54 Return a polyhedron from two sequences of linear expressions: equalities
55 is a list of expressions equal to 0, and inequalities is a list of
56 expressions greater or equal to 0. For example, the polyhedron
57 0 <= x <= 2, 0 <= y <= 2 can be constructed with:
58
59 >>> x, y = symbols('x y')
60 >>> square1 = Polyhedron([], [x, 2 - x, y, 2 - y])
61 >>> square1
62 And(0 <= x, x <= 2, 0 <= y, y <= 2)
63
64 It may be easier to use comparison operators LinExpr.__lt__(),
65 LinExpr.__le__(), LinExpr.__ge__(), LinExpr.__gt__(), or functions Lt(),
66 Le(), Eq(), Ge() and Gt(), using one of the following instructions:
67
68 >>> x, y = symbols('x y')
69 >>> square1 = (0 <= x) & (x <= 2) & (0 <= y) & (y <= 2)
70 >>> square1 = Le(0, x, 2) & Le(0, y, 2)
71
72 It is also possible to build a polyhedron from a string.
73
74 >>> square1 = Polyhedron('0 <= x <= 2, 0 <= y <= 2')
75
76 Finally, a polyhedron can be constructed from a GeometricObject
77 instance, calling the GeometricObject.aspolyedron() method. This way, it
78 is possible to compute the polyhedral hull of a Domain instance, i.e.,
79 the convex hull of two polyhedra:
80
81 >>> square1 = Polyhedron('0 <= x <= 2, 0 <= y <= 2')
82 >>> square2 = Polyhedron('1 <= x <= 3, 1 <= y <= 3')

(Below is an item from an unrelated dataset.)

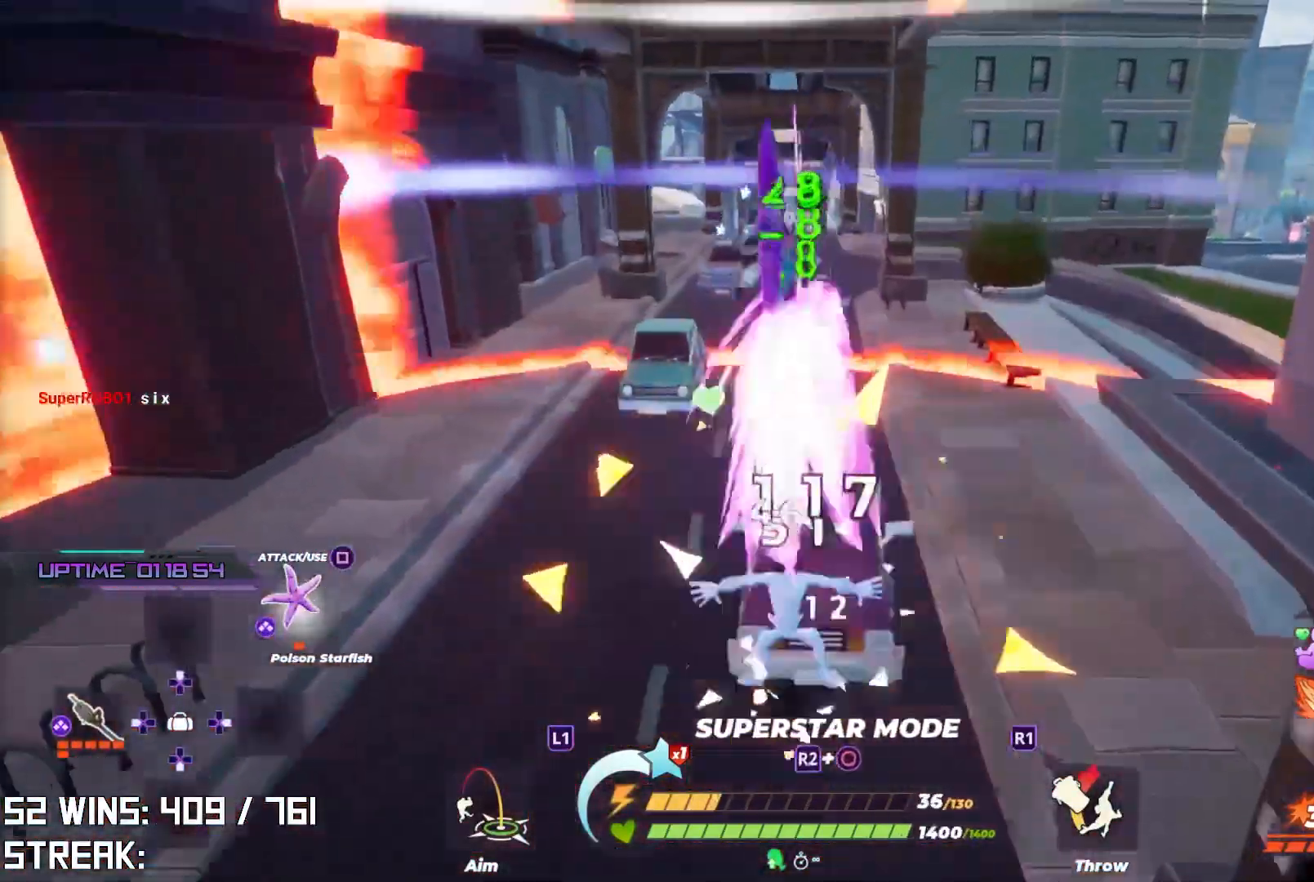
{"buttons": [], "left_stick": "up-left", "right_stick": "center", "events": [[117, "left_stick", "up-left"], [300, "right_stick", "left"], [433, "right_stick", "center"]]}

83 >>> Polyhedron(square1 | square2)
84 And(0 <= x, 0 <= y, x <= y + 2, y <= x + 2, x <= 3, y <= 3)
85 """
86 if isinstance(equalities, str):
87 if inequalities is not None:
88 raise TypeError('too many arguments')
89 return cls.fromstring(equalities)
90 elif isinstance(equalities, GeometricObject):
91 if inequalities is not None:
92 raise TypeError('too many arguments')
93 return equalities.aspolyhedron()
94 sc_equalities = []
95 if equalities is not None:
96 for equality in equalities:
97 if not isinstance(equality, LinExpr):
98 raise TypeError('equalities must be linear expressions')
99 sc_equalities.append(equality.scaleint())
100 sc_inequalities = []
101 if inequalities is not None:
102 for inequality in inequalities:
103 if not isinstance(inequality, LinExpr):
104 raise TypeError('inequalities must be linear expressions')

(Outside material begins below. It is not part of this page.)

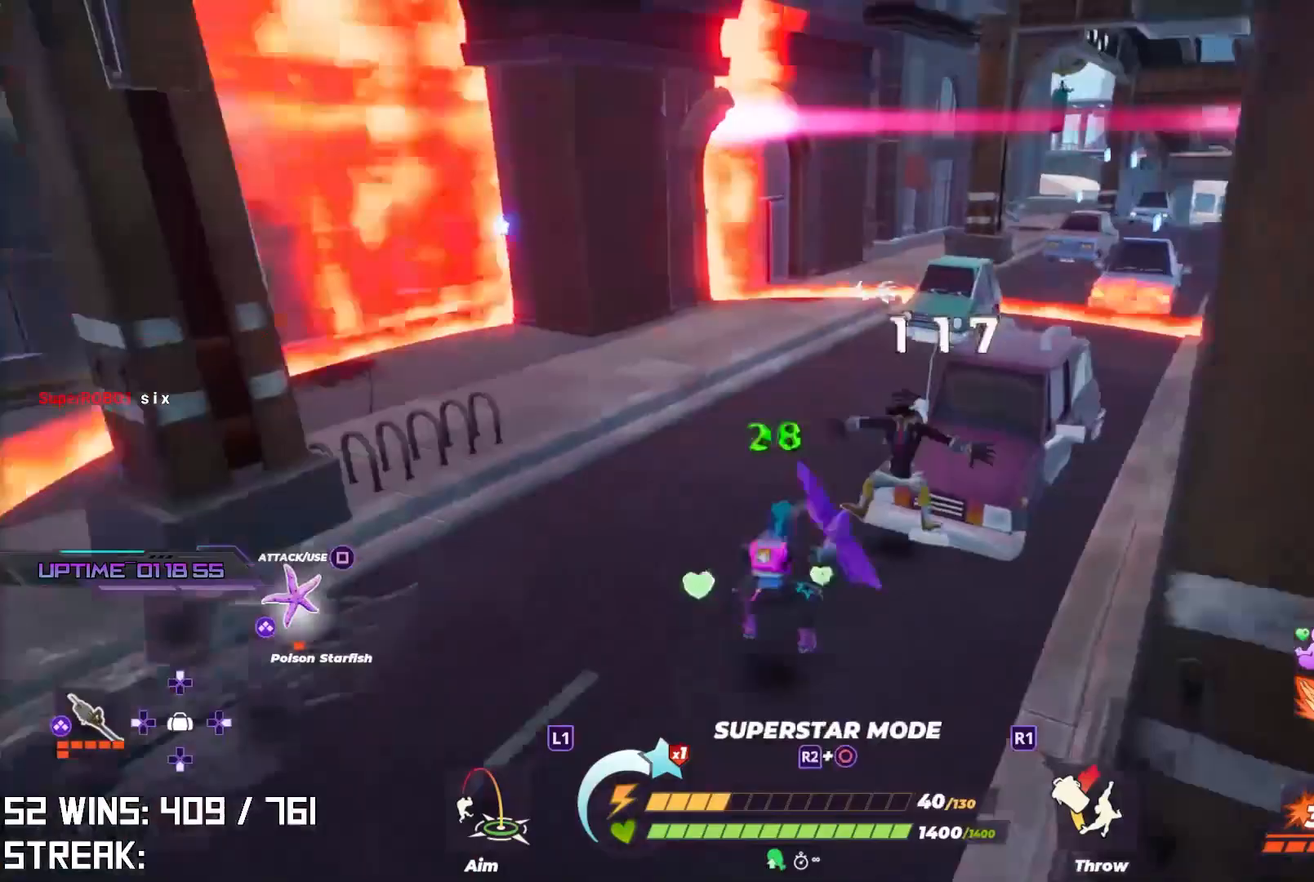
{"buttons": [], "left_stick": "up-left", "right_stick": "center", "events": []}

105 sc_inequalities.append(inequality.scaleint())
106 symbols = cls._xsymbols(sc_equalities + sc_inequalities)
107 islbset = cls._toislbasicset(sc_equalities, sc_inequalities, symbols)

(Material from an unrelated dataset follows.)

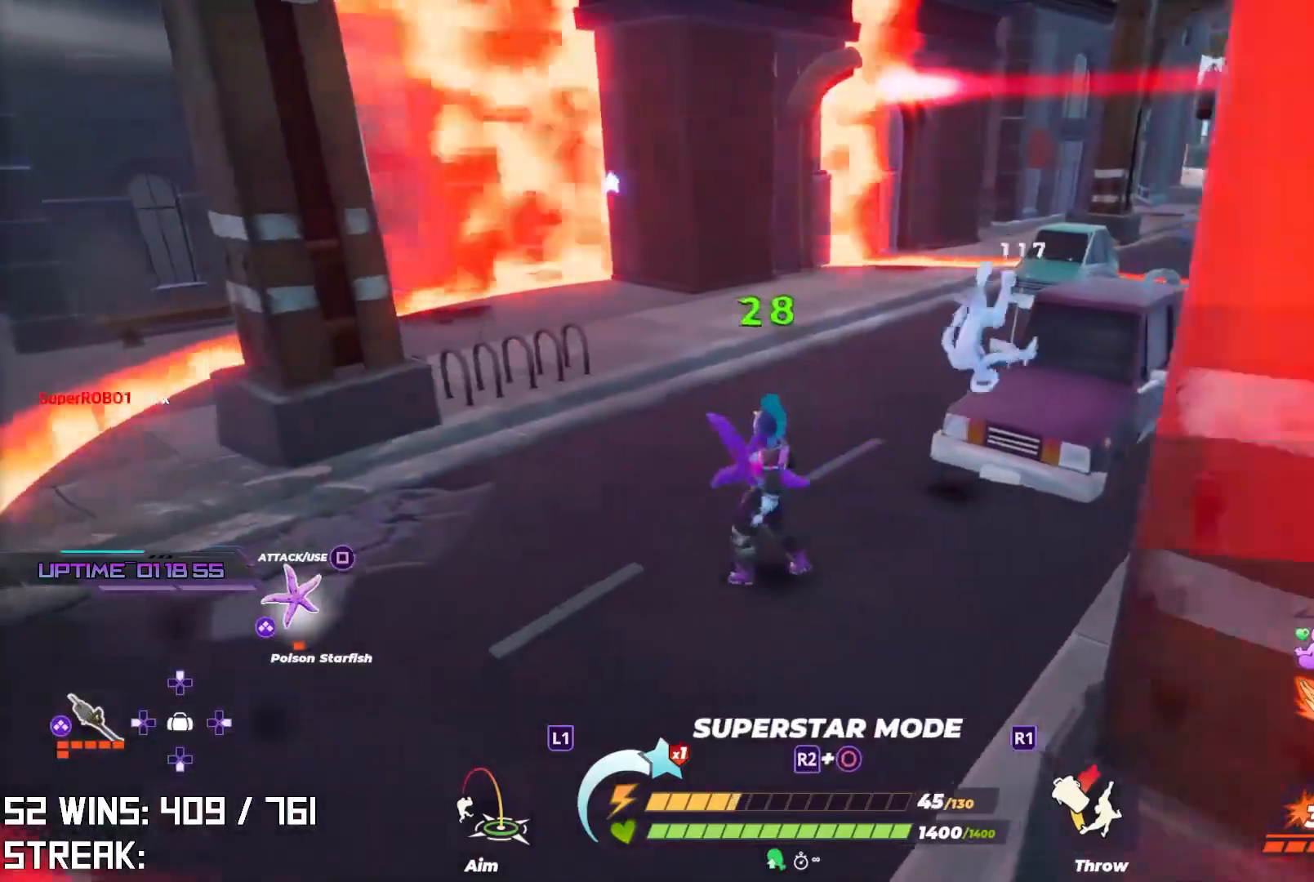
{"buttons": [], "left_stick": "up-left", "right_stick": "center", "events": [[100, "CROSS", "down"], [200, "CROSS", "up"]]}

108 return cls._fromislbasicset(islbset, symbols)
109
110 @property
111 def equalities(self):
112 """
113 The tuple of equalities. This is a list of LinExpr instances that are
114 equal to 0 in the polyhedron.
115 """
116 return self._equalities
117
118 @property
119 def inequalities(self):
120 """
121 The tuple of inequalities. This is a list of LinExpr instances that are
122 greater or equal to 0 in the polyhedron.
123 """
124 return self._inequalities
125
126 @property
127 def constraints(self):
128 """
129 The tuple of constraints, i.e., equalities and inequalities. This is
130 semantically equivalent to: equalities + inequalities.
131 """
132 return self._equalities + self._inequalities
133
134 @property
135 def polyhedra(self):
136 return self,
137
138 def make_disjoint(self):
139 return self
140
141 def isuniverse(self):
142 islbset = self._toislbasicset(self.equalities, self.inequalities,
143 self.symbols)
144 universe = bool(libisl.isl_basic_set_is_universe(islbset))
145 libisl.isl_basic_set_free(islbset)
146 return universe
147
148 def aspolyhedron(self):
149 return self
150
151 def convex_union(self, *others):
152 """
153 Return the convex union of two or more polyhedra.
154 """
155 for other in others:
156 if not isinstance(other, Polyhedron):
157 raise TypeError('arguments must be Polyhedron instances')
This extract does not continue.